The final three hundred metres.
We were probably off-route, but the angle and the terrain meant that you could climb anywhere, albeit with a degree of trepidation. I was tired. I wouldn’t say exhausted, as I know, through experience, just how far in to exhaustion it is possible to push. Still, the going was slow. My stomach churned with nausea, my head boomed with altitude. We’d not slept the night prior, and I’d come straight from sea level. I felt weak.
The rope snaked out ahead, Rob above me. We were moving together with a lot of rope between us, as protection was so scarce it came only every hundred metres or so, and even then it was poor. For much of the time there was nothing but our tools holding us to the face, no gear to be had. Brittle, paper-thin ice was splashed over the rotten gneiss. Crampons ripped and axes shifted behind loose rubble. The climbing was easy, perhaps Scottish III, but we were tired, a thousand sunless metres behind us testament to that. We stopped briefly to take stock, still unsure how far there was left to go.
Succinctly we voiced our concerns to one another, our words zipping down the rope like telegrams; If one of us fell, we’d most likely both die. We were tired. We needed to push on to try and reach the descent before nightfall. We must heed caution.
And so we continued. Unbeknown to us a party had fallen from the route we were on, just the day before. Seven hundred metres they fell. One died, the other sustained horrendous injuries. We didn’t know. We carried on climbing.
Up ahead Rob had discarded his axes and was climbing bare-handed, he’d decided that although his hands were freezing, it was less tenuous than climbing with tools. The thought never crossed my mind, and I continued mixed climbing up the rotten rock. I lifted my axe and suddenly both my feet ripped down. I slid, just a short way, maybe four inches. The low angle of the wall meant my single axe was enough to keep me in balance. I kicked my feet and carried on. Fuck.

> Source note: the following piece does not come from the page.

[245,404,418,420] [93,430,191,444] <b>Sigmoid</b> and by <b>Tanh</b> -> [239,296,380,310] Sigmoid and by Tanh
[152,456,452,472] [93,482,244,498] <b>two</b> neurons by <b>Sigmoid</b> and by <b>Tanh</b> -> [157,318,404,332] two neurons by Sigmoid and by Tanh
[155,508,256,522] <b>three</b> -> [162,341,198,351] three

There was no point retreating, not that we wanted to. A thousand metres of suffering lay below us, ropes catching on loose rock, poor abseil anchors, traversing. With only a couple of rope-lengths to the summit ridge, the easiest way to retreat would be to ascend. We carried on climbing. We wanted to, but also, we had to.
I hoped Rob wouldn’t fall. He, I’m sure, tried his best not to. I thought about why I was there. I noticed my feet were a little cold, but not too bad. I felt a bit sick. My mind wandered, until it concluded that this was, in fact, a very dangerous place. Thinking of danger, I remembered that my face still hurt. Lower down the route I’d been hit by a brick-sized piece of ice, dislodged by a climber above. It hit me square in the face, bursting my cheek, and splashing blood on the ice, like red wine on a beige carpet. I was nearly knocked off and nearly knocked out. Rob said it looked okay. The bleeding had stopped after another pitch.
Jesus. Why was I there? What exactly was I getting out of this, I wondered. Nothing. I was tired and it was cold. We’d been out of the wind all day, but now, as we approached the ridge, it had picked up. At least its chill numbed my aching face. I thought about a woman I might be in love with. And the children we might have one day. I thought I might tell her. I knew I wouldn’t though, of course. The rope tugged, I kept climbing.
A couple of days later, Jon asked us how the route was. “Fine” we said. “A bit loose, but pretty easy”. And it was.